Decidiu então trancá-las todas dentro de si, aprisionadas longe das cordas vocais. Porque se ficassem por perto daquelas pregas poderiam provocá-las e, forçando um pigarro indesejado, sair aos borbotões pela boca mal fechada. Os riscos de respingos de saliva e de má concordância verbal ou nominal seriam grandes. E ela, que gostava de falar um português correto, ultimamente vinha cometendo muitos erros vulgares. Trancou-as todas entre o estômago, órgão habituado a porradas alimentares e emocionais, e o cérebro, que se julgava o líder daquele corpo mal-ajeitado e já envelhecido.

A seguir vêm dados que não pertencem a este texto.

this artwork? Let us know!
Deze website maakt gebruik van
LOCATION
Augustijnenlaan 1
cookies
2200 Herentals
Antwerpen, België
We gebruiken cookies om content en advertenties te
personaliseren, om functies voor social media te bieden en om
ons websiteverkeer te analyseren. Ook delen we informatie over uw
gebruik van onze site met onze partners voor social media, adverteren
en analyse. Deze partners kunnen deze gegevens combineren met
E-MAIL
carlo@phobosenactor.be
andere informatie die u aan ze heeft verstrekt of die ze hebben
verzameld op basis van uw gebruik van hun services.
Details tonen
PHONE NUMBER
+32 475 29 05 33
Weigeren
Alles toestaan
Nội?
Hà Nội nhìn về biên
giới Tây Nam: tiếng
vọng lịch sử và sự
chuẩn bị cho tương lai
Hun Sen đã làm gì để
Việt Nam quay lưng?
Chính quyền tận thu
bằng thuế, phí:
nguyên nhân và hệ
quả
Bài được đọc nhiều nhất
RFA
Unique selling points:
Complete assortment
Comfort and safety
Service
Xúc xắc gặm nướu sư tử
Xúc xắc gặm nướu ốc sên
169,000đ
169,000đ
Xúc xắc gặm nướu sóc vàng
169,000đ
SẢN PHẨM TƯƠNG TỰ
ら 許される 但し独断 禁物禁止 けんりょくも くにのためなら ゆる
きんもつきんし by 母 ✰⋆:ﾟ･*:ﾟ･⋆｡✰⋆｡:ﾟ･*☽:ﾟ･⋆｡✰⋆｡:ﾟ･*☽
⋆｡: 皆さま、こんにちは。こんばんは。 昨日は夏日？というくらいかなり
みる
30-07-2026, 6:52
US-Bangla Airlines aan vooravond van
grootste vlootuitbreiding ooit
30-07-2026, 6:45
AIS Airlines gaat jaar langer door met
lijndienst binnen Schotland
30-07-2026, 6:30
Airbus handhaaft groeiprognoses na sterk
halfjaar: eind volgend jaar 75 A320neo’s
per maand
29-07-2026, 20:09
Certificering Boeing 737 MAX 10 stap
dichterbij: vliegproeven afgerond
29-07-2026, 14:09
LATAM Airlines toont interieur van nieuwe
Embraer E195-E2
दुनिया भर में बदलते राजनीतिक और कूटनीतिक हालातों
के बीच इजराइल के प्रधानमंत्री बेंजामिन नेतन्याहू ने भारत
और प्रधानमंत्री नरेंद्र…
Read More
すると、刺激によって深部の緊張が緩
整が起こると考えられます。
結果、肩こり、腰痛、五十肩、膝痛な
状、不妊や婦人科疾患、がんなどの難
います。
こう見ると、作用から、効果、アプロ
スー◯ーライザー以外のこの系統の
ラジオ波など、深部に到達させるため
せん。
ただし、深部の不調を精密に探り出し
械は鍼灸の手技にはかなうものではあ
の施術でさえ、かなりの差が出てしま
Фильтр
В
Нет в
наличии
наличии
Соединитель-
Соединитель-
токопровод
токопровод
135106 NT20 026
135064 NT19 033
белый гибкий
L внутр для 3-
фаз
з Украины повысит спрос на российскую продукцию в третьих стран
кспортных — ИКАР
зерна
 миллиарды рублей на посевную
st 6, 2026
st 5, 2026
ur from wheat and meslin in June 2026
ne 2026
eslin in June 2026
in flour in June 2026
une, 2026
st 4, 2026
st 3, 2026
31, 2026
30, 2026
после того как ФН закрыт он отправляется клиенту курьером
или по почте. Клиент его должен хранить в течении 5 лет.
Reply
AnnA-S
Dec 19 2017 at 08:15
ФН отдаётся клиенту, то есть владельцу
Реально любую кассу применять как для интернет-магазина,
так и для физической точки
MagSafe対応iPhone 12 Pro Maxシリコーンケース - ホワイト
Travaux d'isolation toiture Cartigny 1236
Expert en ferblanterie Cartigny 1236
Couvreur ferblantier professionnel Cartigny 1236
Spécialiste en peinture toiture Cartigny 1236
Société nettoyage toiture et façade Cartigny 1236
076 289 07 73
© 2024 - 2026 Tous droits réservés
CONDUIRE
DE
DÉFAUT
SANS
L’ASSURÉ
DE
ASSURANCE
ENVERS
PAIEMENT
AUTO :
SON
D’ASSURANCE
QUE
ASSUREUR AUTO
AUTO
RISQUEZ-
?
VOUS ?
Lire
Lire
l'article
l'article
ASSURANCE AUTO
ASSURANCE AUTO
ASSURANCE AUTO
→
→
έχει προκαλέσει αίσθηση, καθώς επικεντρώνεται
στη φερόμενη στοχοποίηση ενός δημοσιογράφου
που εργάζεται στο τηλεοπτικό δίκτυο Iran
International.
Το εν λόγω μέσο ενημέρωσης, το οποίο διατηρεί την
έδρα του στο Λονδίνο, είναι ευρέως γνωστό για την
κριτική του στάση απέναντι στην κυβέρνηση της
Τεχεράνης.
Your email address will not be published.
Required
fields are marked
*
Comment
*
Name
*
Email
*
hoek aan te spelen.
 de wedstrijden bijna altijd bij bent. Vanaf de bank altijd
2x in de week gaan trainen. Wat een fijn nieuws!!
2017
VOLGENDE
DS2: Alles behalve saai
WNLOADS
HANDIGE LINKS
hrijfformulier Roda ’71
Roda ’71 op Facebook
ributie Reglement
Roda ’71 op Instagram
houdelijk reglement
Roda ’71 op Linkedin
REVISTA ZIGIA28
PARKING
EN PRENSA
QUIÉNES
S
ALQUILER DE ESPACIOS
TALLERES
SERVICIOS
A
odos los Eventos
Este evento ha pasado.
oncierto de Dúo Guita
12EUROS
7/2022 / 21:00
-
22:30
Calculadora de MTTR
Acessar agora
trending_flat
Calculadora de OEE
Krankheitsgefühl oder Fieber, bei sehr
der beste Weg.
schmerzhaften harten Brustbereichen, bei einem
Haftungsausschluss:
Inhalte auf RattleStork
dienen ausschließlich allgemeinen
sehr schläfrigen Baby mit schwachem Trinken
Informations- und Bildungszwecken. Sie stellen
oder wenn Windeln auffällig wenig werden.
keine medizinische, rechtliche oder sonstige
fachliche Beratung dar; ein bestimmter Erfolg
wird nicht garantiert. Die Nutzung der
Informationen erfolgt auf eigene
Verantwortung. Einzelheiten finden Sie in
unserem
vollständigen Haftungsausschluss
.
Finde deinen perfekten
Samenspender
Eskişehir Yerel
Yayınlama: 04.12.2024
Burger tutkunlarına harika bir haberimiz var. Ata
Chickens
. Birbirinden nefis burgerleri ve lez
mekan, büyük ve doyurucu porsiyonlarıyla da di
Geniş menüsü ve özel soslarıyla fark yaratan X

No início ninguém notou o seu silêncio. Não porque falasse pouco. Ao contrário. Seu falatório muitas vezes incomodava. O silêncio dela não foi notado porque havia muitos espaços naquela casa onde ele podia se abrigar marotamente, protegida por sons de TV, de rádio e de arrumações domésticas. Só notaram o seu silêncio após alguns dias porque ela passara a ficar sentada em algum canto da casa, irrequieta e com uma tosse enjoada porque as palavras faziam-lhe cócegas ao vagar agitadas, tentando escapar pelo céu da boca.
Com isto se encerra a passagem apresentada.